The homepage now has room for double the amount of stories above the fold and the ability to feature stories from different sections of the website, Goldberg said. That means, even when there's a "Trump-related explosion," he and his colleagues can showcase a broader swath of the magazine's work.
The Atlantic's months-long redesign process foregrounds a belief that news homepages are actually important, a concept that has been challenged time and again as search engines and social networks have become the dominant methods for discovering news.
But Goldberg thinks that conventional wisdom is facile. Although he declined to spell out exactly how much of The Atlantic's traffic comes through its homepage, he says that "thousands" of readers are visiting it "at any given moment." Plus, the readers who are visiting the homepage are among the most loyal, Goldberg said. So, they're worth paying attention to.

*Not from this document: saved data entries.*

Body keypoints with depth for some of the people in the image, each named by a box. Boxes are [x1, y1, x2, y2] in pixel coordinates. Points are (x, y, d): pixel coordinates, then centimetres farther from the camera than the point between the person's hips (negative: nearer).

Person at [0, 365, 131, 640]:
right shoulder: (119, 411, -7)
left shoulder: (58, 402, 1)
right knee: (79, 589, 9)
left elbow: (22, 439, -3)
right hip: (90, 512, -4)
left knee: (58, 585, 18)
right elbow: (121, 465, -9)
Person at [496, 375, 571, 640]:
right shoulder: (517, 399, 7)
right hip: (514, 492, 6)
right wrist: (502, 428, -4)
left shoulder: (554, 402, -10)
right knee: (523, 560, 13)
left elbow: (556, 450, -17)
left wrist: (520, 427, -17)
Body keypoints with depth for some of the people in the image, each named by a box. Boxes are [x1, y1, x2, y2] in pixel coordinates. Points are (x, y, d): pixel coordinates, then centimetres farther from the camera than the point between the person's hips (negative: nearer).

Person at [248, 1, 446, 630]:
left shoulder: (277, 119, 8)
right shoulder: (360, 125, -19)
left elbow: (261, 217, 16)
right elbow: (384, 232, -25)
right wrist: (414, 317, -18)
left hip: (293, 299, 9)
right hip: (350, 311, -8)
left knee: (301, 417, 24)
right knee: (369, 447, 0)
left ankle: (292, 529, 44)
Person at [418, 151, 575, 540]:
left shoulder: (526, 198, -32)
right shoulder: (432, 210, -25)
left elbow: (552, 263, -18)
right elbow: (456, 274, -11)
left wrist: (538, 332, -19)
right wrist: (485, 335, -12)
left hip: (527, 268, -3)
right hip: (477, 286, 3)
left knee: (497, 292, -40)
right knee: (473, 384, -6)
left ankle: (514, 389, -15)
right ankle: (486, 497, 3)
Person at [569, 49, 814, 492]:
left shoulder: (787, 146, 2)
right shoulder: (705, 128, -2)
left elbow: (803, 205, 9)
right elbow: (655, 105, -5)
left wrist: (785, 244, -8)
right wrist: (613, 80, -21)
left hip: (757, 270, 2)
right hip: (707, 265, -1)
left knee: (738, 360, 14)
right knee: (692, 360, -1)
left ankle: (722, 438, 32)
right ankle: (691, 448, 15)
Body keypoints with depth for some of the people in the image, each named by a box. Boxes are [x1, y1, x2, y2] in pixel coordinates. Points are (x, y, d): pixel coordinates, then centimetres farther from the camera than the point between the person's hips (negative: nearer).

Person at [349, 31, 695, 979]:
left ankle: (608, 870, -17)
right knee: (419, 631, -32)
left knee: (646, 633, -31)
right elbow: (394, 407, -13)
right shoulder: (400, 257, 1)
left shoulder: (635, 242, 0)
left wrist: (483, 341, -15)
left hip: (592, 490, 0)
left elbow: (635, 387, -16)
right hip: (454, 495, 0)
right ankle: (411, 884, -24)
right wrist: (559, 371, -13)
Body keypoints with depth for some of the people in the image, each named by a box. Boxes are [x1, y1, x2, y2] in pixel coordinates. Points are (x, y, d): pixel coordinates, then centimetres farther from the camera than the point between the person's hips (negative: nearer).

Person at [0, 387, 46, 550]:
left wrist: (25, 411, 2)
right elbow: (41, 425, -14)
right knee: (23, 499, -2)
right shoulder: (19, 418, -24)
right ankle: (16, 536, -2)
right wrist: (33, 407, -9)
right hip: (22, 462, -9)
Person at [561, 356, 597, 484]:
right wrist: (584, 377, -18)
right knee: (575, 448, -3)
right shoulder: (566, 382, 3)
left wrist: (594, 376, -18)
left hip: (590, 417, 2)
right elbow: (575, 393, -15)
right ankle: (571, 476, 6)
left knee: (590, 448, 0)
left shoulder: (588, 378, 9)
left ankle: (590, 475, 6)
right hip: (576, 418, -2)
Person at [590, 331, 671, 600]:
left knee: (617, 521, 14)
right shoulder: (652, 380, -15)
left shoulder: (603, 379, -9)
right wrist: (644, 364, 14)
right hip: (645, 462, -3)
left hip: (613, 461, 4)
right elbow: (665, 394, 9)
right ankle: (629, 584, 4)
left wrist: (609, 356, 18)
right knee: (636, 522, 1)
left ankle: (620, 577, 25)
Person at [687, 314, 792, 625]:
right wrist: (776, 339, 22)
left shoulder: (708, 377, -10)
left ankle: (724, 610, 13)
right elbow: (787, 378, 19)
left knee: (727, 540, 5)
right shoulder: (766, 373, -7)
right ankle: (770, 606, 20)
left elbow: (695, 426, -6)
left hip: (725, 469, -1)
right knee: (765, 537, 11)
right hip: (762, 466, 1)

Not only that, but the homepage offers readers a rare snapshot of the news that's curated by human editors rather than a social algorithm. A dense cluster of 14 headlines above the fold offers a better snapshot than one, two or seven.
"Density does two things," Goldberg said. "One: It actually gives people an efficient overview of what The Atlantic is offering them at any given moment. It's also a signaling device, in the following sense: When we can feature 14 stories in different ways above the fold, I think we're signaling to the readers: We are a serious, well-staffed, experienced, discerning journalism operation."
The homepage redesign also prominently features The Atlantic's writing staff, which Goldberg says is important given the premium that the magazine puts on its journalists.
Whether they're videographers, editors, writers or visual artists, Goldberg wants to make sure their work is represented in some way on the homepage.
"At our core is a magazine," Goldberg said. "And I never want the reader to forget that."